ObjectiveThis study aimed to evaluate the performance of large language models (LLMs) in answering questions from the American Board of Surgery In-Training Examination (ABSITE).MethodsMultiple choice ABSITE Quiz was entered into the most popular LLMs as prompts. ChatGPT-4 (OpenAI), Copilot (Microsoft), and Gemini (Google) were used in the study. The research comprised 170 questions from 2017 to 2022, which were divided into four subgroups: Definitions, Biochemistry/Pharmaceutical, Case Scenario, and Treatment & Surgical Procedures. All questions were queried in LLMs, between October 1, 2024, and October 5, 2024. Correct answer rates of LLMs were evaluated.ResultsThe correct response rates for all questions were 79.4% for ChatGPT, 77.6% for Copilot, and 52.9% for Gemini, with Gemini significantly lower than both LLMs (P < 0.001). In the definition category, the correct response rates were 93.5% for ChatGPT, 90.3% for Copilot, and 64.5% for Gemini, with Gemini significantly lower (P = 0.005 and P = 0.015, respectively). In the Biochemistry/Pharmaceutical question category, the correct response rates were equal in all three groups (83.3%). In the Case Scenario category, the correct response rates were 76.3% in ChatGPT, 72.8% for Copilot, and 46.5% for Gemini, with Gemini significantly lower (P < 0.001). In the Treatment & Surgical Procedures category, the correct response rates were 69.2% for ChatGPT, 84.6% for Copilot, and 53.8% for Gemini. Although Gemini had the lowest accuracy, there was no statistically significant difference (P = 0.236).ConclusionIn the ABSITE Quiz, ChatGPT and Copilot had similar success, whereas Gemini was significantly behind.

大型语言模型能否通过美国外科培训委员会考试?双子星、副驾驶和ChatGPT的比较评估。
目的本研究旨在评估大型语言模型(llm)在回答美国外科培训考试委员会(ABSITE)问题中的表现。方法在最受欢迎的法学硕士课程中按提示输入多项选择ABSITE测验。研究使用ChatGPT-4 (OpenAI)、Copilot (Microsoft)和Gemini(谷歌)。该研究包括从2017年到2022年的170个问题,分为四个亚组:定义、生物化学/制药、病例情景和治疗与外科手术。所有问题都是在2024年10月1日至2024年10月5日期间在llm中进行的。评估法学硕士的正确率。结果ChatGPT的正确率为79.4%,Copilot的正确率为77.6%,Gemini的正确率为52.9%,其中Gemini的正确率显著低于两种LLMs (P < 0.001)。在定义类别中,ChatGPT的正确反应率为93.5%,Copilot为90.3%,Gemini为64.5%,其中Gemini显著低于ChatGPT (P = 0.005和P = 0.015)。

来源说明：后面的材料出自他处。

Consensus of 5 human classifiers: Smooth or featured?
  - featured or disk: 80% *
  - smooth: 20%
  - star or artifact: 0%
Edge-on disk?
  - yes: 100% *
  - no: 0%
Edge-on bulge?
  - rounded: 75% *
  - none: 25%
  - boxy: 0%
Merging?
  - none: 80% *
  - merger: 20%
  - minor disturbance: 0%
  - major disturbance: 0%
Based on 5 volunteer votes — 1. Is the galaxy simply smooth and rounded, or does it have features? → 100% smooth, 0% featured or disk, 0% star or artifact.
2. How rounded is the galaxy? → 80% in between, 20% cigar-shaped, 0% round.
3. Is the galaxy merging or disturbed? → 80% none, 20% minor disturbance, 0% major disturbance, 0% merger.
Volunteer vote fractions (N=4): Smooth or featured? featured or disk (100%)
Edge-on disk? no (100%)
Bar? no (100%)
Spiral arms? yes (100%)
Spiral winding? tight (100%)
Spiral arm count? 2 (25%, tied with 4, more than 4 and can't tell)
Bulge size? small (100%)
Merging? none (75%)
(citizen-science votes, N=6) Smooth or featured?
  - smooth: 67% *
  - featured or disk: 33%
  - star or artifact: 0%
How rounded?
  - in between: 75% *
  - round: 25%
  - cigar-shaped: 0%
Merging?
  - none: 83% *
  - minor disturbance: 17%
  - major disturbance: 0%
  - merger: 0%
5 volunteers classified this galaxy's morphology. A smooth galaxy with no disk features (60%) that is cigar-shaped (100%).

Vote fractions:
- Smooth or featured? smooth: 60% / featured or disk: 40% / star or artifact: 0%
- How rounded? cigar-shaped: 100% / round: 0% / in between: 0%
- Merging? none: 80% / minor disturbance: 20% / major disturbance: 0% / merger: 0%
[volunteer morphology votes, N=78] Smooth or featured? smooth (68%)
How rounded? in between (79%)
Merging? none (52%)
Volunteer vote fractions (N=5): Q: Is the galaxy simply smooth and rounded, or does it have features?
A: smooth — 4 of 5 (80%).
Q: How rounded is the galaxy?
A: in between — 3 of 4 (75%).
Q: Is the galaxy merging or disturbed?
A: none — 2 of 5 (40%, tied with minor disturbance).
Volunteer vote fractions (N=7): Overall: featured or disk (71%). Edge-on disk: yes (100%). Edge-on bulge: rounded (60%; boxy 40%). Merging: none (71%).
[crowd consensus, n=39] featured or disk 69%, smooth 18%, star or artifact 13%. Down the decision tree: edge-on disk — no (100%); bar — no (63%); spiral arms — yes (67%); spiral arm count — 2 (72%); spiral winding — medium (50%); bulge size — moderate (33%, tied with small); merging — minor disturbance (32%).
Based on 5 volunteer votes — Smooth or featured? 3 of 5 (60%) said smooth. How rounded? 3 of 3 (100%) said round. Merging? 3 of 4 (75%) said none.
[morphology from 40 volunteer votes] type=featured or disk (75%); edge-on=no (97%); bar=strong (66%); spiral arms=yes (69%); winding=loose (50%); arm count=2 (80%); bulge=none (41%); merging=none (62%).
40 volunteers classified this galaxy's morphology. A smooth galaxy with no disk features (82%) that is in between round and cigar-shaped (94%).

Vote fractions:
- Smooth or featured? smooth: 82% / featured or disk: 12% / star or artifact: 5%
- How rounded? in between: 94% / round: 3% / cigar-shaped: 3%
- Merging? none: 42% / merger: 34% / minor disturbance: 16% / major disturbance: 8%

在生物化学/制药问题类别中,三组答对率相等(83.3%)。在Case Scenario类别中,ChatGPT的正确反应率为76.3%,Copilot为72.8%,Gemini为46.5%,其中Gemini显著低于前者(P < 0.001)。在治疗和外科手术类别中,ChatGPT的正确反应率为69.2%,Copilot为84.6%,Gemini为53.8%。虽然双子座的准确率最低,但没有统计学上的显著差异(P = 0.236)。在ABSITE测试中,ChatGPT和Copilot取得了类似的成功,而Gemini则明显落后。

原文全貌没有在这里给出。